These Rules amend tribunal procedures across multiple chambers to reduce timeframes for written statements of reasons (from 42 to 28 days, 28 to 14 days, and 1 month to 14 days), introduce flexible hearing arrangements for EHC needs assessments, and modify decision-making processes including track allocation, reason provision, and reconsideration procedures.

Reason

Britons would be worse off if these amendments were deleted because they improve judicial efficiency by reducing delays in tribunal proceedings, provide more flexible hearing arrangements for vulnerable EHC needs assessment cases, and clarify procedural requirements for both parties. The amendments streamline processes without removing substantive rights or protections.

keep The Police and Criminal Evidence (Northern Ireland) Order 1989 (Application to Immigration Officers and Designated Customs Officials in Northern Ireland) and Consequential Amendments Regulations 2026 uksi-2026-117 · 2026
Summary

Extends Police and Criminal Evidence (Northern Ireland) Order 1989 to immigration officers and designated customs officials in Northern Ireland, granting them investigative and detention powers similar to police, with safeguards and reporting requirements.

Reason

Provides necessary investigative powers for border security and immigration enforcement, with oversight mechanisms and statutory safeguards that would be difficult to replicate through alternative means.

delete The Firearms (Revocation, Consequential Amendment and Saving Provision) Regulations 2026 uksi-2026-118 · 2026
Summary

An administrative regulation that revokes the Firearms Regulations 2019 for England, Wales and Scotland while maintaining them for Northern Ireland with amendments. It modifies definitions, adjusts penalty levels, and includes saving provisions for transfers/possessions of deactivated firearms before the revocation date.

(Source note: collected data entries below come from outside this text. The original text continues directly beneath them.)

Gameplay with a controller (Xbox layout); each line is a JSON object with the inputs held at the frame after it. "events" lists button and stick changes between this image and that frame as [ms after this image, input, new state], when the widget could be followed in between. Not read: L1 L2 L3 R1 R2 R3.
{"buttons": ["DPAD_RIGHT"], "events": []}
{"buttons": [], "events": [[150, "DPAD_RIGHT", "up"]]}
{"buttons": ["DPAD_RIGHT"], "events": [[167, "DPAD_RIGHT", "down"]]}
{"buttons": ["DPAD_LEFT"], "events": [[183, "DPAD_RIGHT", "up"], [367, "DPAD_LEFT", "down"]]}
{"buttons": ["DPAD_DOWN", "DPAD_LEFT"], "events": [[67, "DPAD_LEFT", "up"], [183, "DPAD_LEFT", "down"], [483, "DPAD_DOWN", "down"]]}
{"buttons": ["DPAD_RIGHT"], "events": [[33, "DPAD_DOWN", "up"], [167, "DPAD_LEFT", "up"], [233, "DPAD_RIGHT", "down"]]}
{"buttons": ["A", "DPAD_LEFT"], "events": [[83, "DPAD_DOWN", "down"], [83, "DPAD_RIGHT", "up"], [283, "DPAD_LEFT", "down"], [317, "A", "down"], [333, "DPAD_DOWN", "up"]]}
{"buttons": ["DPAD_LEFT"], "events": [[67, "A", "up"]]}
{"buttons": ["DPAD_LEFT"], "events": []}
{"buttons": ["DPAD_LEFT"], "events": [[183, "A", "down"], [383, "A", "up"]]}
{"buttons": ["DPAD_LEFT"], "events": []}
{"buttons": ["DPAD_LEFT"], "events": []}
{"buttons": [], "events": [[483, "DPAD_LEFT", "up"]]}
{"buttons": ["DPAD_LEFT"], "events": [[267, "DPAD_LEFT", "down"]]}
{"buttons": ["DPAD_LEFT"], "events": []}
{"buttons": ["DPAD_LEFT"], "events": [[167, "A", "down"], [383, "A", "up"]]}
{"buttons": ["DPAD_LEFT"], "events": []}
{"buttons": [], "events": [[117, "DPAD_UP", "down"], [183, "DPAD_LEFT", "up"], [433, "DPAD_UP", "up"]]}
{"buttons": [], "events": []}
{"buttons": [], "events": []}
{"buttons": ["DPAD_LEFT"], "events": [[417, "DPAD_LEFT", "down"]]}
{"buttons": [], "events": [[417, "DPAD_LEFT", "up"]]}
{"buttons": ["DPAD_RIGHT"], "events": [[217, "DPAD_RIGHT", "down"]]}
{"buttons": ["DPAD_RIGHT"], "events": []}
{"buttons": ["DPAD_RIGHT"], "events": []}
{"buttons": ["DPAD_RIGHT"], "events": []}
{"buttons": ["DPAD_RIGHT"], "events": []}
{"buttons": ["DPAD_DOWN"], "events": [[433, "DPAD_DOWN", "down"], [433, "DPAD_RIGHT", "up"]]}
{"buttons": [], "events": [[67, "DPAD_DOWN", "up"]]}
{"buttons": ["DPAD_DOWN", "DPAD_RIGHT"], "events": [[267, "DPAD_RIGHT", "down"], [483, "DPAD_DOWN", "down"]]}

The regulation continues notification requirements for transfers and possession of deactivated firearms, requiring reporting to authorities.

Reason

Imposes administrative burdens and notification requirements on peaceful transfers of deactivated firearms—non-functional collector items—creating compliance costs, legal complexity, and market distortions with minimal public safety justification. The regime treats law-abiding collectors as suspects and maintains overbroad state oversight of consensual transactions. The saving provisions highlight the regulatory uncertainty and retroactive complexity created by such micro-management. Costs far exceed benefits; such items could be regulated through voluntary means or not at all.

keep Schedule to be substituted for Schedule 2 to the Town and Country Planning (Development Management Procedure) (England) Order 2015 uksi-2026-122 · 2026
Summary

This regulation amends the Town and Country Planning (Appeals) (Written Representations Procedure) (England) Regulations 2009, updating cutoff dates for different appeal types (householder, advertisement consent, minor commercial, and standard appeals) to reflect the passage of time. It renames Part 1 from 'Householder, Advertisement Consent and Minor Commercial' to 'Expedited Written Representations', removes redundant references in related regulations, and adds flexibility allowing the Secretary of State to switch appeals from the expedited Part 1 procedure to Part 2 if deemed unsuitable. The regulation includes a saving provision for appeals filed before its commencement date (1 April 2026).

Reason

Deleting this regulation would create legal uncertainty about which planning appeals qualify for the written representations procedure, as the 2009 regulations reference specific cutoff dates that have passed. The regulation is a necessary housekeeping measure that updates temporal boundaries and clarifies terminology without imposing new substantive burdens. The flexibility mechanism allowing the Secretary of State to move cases between procedural tracks (regulation 3B) is valuable for administrative efficiency. Repealing it would generate confusion and potentially disrupt the appeals system's operation.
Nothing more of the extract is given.